◆ EXERCISE OBJECTIVE ◆
Reproduce the text in each of the following rows word for word.

◆ SUPPLIED RECORDS ◆
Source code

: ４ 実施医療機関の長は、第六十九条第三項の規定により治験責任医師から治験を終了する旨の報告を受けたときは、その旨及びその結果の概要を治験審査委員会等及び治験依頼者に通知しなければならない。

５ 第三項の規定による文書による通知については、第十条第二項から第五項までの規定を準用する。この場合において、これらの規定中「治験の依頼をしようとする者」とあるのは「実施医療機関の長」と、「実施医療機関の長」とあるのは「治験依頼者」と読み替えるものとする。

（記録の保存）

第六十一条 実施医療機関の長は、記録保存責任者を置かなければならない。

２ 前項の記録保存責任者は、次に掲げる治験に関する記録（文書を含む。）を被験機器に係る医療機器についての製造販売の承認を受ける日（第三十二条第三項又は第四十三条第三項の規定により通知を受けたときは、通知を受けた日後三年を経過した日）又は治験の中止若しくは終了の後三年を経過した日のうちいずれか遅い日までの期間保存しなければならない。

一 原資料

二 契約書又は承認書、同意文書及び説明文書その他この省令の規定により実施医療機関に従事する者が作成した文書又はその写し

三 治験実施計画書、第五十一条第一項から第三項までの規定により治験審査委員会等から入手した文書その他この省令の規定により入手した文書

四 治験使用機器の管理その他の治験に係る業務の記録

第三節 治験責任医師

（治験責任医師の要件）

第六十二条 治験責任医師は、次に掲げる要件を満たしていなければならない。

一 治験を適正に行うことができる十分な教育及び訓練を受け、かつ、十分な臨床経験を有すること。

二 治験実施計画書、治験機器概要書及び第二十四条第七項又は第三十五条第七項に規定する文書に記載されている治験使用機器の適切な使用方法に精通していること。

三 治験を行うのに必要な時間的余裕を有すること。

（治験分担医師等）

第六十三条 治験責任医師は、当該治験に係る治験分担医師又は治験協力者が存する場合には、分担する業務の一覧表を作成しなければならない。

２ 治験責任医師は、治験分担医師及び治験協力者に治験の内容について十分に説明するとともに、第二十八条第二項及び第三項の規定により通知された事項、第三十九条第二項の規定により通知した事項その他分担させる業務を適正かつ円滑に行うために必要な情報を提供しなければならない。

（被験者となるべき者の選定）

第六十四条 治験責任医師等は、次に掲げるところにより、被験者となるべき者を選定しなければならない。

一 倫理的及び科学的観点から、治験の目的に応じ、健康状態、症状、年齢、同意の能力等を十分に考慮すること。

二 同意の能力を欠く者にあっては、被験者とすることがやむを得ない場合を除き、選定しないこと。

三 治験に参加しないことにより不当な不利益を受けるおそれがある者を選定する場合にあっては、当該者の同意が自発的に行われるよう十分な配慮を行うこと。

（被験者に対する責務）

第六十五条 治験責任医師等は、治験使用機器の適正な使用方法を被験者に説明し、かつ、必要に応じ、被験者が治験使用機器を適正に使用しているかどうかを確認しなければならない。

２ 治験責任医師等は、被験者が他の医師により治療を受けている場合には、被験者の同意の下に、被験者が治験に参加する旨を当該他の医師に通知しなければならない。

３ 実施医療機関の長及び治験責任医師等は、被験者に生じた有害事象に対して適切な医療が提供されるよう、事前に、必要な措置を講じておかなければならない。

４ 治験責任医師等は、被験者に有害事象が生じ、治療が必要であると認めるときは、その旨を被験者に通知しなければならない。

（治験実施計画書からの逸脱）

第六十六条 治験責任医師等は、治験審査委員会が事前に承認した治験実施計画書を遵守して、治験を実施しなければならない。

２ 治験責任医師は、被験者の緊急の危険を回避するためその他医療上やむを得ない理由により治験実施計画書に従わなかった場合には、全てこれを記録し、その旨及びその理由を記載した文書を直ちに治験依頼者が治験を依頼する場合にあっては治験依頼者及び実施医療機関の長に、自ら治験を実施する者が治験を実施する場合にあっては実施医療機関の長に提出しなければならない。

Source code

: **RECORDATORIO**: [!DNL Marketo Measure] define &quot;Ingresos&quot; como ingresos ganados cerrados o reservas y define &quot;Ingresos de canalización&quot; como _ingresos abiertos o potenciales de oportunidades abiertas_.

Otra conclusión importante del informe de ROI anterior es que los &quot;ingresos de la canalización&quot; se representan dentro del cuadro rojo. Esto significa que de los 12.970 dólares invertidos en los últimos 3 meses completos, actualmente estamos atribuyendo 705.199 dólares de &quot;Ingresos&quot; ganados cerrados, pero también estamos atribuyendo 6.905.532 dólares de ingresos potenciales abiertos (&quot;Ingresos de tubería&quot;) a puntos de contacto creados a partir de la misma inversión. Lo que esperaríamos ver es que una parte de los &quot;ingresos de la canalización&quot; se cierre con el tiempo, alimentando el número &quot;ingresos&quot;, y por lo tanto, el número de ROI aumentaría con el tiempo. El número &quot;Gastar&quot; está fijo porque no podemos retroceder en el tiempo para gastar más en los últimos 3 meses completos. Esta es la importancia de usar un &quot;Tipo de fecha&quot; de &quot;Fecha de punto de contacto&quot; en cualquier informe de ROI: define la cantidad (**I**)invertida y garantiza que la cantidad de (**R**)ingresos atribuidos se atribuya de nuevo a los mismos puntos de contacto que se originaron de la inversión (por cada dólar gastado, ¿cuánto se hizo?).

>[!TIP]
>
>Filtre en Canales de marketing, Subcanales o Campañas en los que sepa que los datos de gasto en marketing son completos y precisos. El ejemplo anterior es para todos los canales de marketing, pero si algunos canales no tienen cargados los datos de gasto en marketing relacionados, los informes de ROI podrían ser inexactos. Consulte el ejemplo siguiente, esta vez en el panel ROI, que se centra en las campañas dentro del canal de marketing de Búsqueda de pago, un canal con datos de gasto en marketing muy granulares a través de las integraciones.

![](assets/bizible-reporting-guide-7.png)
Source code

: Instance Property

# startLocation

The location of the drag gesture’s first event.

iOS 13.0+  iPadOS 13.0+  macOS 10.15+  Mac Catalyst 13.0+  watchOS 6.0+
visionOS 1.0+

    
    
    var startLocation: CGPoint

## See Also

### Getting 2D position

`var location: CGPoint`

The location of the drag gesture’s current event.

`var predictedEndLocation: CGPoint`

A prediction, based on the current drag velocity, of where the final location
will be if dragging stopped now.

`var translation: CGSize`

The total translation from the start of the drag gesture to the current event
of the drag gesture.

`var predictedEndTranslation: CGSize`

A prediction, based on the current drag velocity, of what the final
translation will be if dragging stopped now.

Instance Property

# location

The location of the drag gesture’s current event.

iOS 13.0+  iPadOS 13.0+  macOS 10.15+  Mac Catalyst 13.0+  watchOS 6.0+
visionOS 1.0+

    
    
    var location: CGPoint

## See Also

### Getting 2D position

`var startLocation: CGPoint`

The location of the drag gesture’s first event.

◆ OUTPUT FOR THIS EXERCISE ◆
Source code

: ４ 実施医療機関の長は、第六十九条第三項の規定により治験責任医師から治験を終了する旨の報告を受けたときは、その旨及びその結果の概要を治験審査委員会等及び治験依頼者に通知しなければならない。

５ 第三項の規定による文書による通知については、第十条第二項から第五項までの規定を準用する。この場合において、これらの規定中「治験の依頼をしようとする者」とあるのは「実施医療機関の長」と、「実施医療機関の長」とあるのは「治験依頼者」と読み替えるものとする。

（記録の保存）

第六十一条 実施医療機関の長は、記録保存責任者を置かなければならない。

２ 前項の記録保存責任者は、次に掲げる治験に関する記録（文書を含む。）を被験機器に係る医療機器についての製造販売の承認を受ける日（第三十二条第三項又は第四十三条第三項の規定により通知を受けたときは、通知を受けた日後三年を経過した日）又は治験の中止若しくは終了の後三年を経過した日のうちいずれか遅い日までの期間保存しなければならない。

一 原資料

二 契約書又は承認書、同意文書及び説明文書その他この省令の規定により実施医療機関に従事する者が作成した文書又はその写し

三 治験実施計画書、第五十一条第一項から第三項までの規定により治験審査委員会等から入手した文書その他この省令の規定により入手した文書

四 治験使用機器の管理その他の治験に係る業務の記録

第三節 治験責任医師

（治験責任医師の要件）

第六十二条 治験責任医師は、次に掲げる要件を満たしていなければならない。

一 治験を適正に行うことができる十分な教育及び訓練を受け、かつ、十分な臨床経験を有すること。

二 治験実施計画書、治験機器概要書及び第二十四条第七項又は第三十五条第七項に規定する文書に記載されている治験使用機器の適切な使用方法に精通していること。

三 治験を行うのに必要な時間的余裕を有すること。

（治験分担医師等）

第六十三条 治験責任医師は、当該治験に係る治験分担医師又は治験協力者が存する場合には、分担する業務の一覧表を作成しなければならない。

２ 治験責任医師は、治験分担医師及び治験協力者に治験の内容について十分に説明するとともに、第二十八条第二項及び第三項の規定により通知された事項、第三十九条第二項の規定により通知した事項その他分担させる業務を適正かつ円滑に行うために必要な情報を提供しなければならない。

（被験者となるべき者の選定）

第六十四条 治験責任医師等は、次に掲げるところにより、被験者となるべき者を選定しなければならない。

一 倫理的及び科学的観点から、治験の目的に応じ、健康状態、症状、年齢、同意の能力等を十分に考慮すること。

二 同意の能力を欠く者にあっては、被験者とすることがやむを得ない場合を除き、選定しないこと。

三 治験に参加しないことにより不当な不利益を受けるおそれがある者を選定する場合にあっては、当該者の同意が自発的に行われるよう十分な配慮を行うこと。

（被験者に対する責務）

第六十五条 治験責任医師等は、治験使用機器の適正な使用方法を被験者に説明し、かつ、必要に応じ、被験者が治験使用機器を適正に使用しているかどうかを確認しなければならない。

２ 治験責任医師等は、被験者が他の医師により治療を受けている場合には、被験者の同意の下に、被験者が治験に参加する旨を当該他の医師に通知しなければならない。

３ 実施医療機関の長及び治験責任医師等は、被験者に生じた有害事象に対して適切な医療が提供されるよう、事前に、必要な措置を講じておかなければならない。

４ 治験責任医師等は、被験者に有害事象が生じ、治療が必要であると認めるときは、その旨を被験者に通知しなければならない。

（治験実施計画書からの逸脱）

第六十六条 治験責任医師等は、治験審査委員会が事前に承認した治験実施計画書を遵守して、治験を実施しなければならない。

２ 治験責任医師は、被験者の緊急の危険を回避するためその他医療上やむを得ない理由により治験実施計画書に従わなかった場合には、全てこれを記録し、その旨及びその理由を記載した文書を直ちに治験依頼者が治験を依頼する場合にあっては治験依頼者及び実施医療機関の長に、自ら治験を実施する者が治験を実施する場合にあっては実施医療機関の長に提出しなければならない。

Source code

: **RECORDATORIO**: [!DNL Marketo Measure] define &quot;Ingresos&quot; como ingresos ganados cerrados o reservas y define &quot;Ingresos de canalización&quot; como _ingresos abiertos o potenciales de oportunidades abiertas_.

Otra conclusión importante del informe de ROI anterior es que los &quot;ingresos de la canalización&quot; se representan dentro del cuadro rojo. Esto significa que de los 12.970 dólares invertidos en los últimos 3 meses completos, actualmente estamos atribuyendo 705.199 dólares de &quot;Ingresos&quot; ganados cerrados, pero también estamos atribuyendo 6.905.532 dólares de ingresos potenciales abiertos (&quot;Ingresos de tubería&quot;) a puntos de contacto creados a partir de la misma inversión. Lo que esperaríamos ver es que una parte de los &quot;ingresos de la canalización&quot; se cierre con el tiempo, alimentando el número &quot;ingresos&quot;, y por lo tanto, el número de ROI aumentaría con el tiempo. El número &quot;Gastar&quot; está fijo porque no podemos retroceder en el tiempo para gastar más en los últimos 3 meses completos. Esta es la importancia de usar un &quot;Tipo de fecha&quot; de &quot;Fecha de punto de contacto&quot; en cualquier informe de ROI: define la cantidad (**I**)invertida y garantiza que la cantidad de (**R**)ingresos atribuidos se atribuya de nuevo a los mismos puntos de contacto que se originaron de la inversión (por cada dólar gastado, ¿cuánto se hizo?).

>[!TIP]
>
>Filtre en Canales de marketing, Subcanales o Campañas en los que sepa que los datos de gasto en marketing son completos y precisos. El ejemplo anterior es para todos los canales de marketing, pero si algunos canales no tienen cargados los datos de gasto en marketing relacionados, los informes de ROI podrían ser inexactos. Consulte el ejemplo siguiente, esta vez en el panel ROI, que se centra en las campañas dentro del canal de marketing de Búsqueda de pago, un canal con datos de gasto en marketing muy granulares a través de las integraciones.

![](assets/bizible-reporting-guide-7.png)
Source code

: Instance Property

# startLocation

The location of the drag gesture’s first event.

iOS 13.0+  iPadOS 13.0+  macOS 10.15+  Mac Catalyst 13.0+  watchOS 6.0+
visionOS 1.0+

    
    
    var startLocation: CGPoint

## See Also

### Getting 2D position

`var location: CGPoint`

The location of the drag gesture’s current event.

`var predictedEndLocation: CGPoint`

A prediction, based on the current drag velocity, of where the final location
will be if dragging stopped now.

`var translation: CGSize`

The total translation from the start of the drag gesture to the current event
of the drag gesture.

`var predictedEndTranslation: CGSize`

A prediction, based on the current drag velocity, of what the final
translation will be if dragging stopped now.

Instance Property

# location

The location of the drag gesture’s current event.

iOS 13.0+  iPadOS 13.0+  macOS 10.15+  Mac Catalyst 13.0+  watchOS 6.0+
visionOS 1.0+

    
    
    var location: CGPoint

## See Also

### Getting 2D position

`var startLocation: CGPoint`

The location of the drag gesture’s first event.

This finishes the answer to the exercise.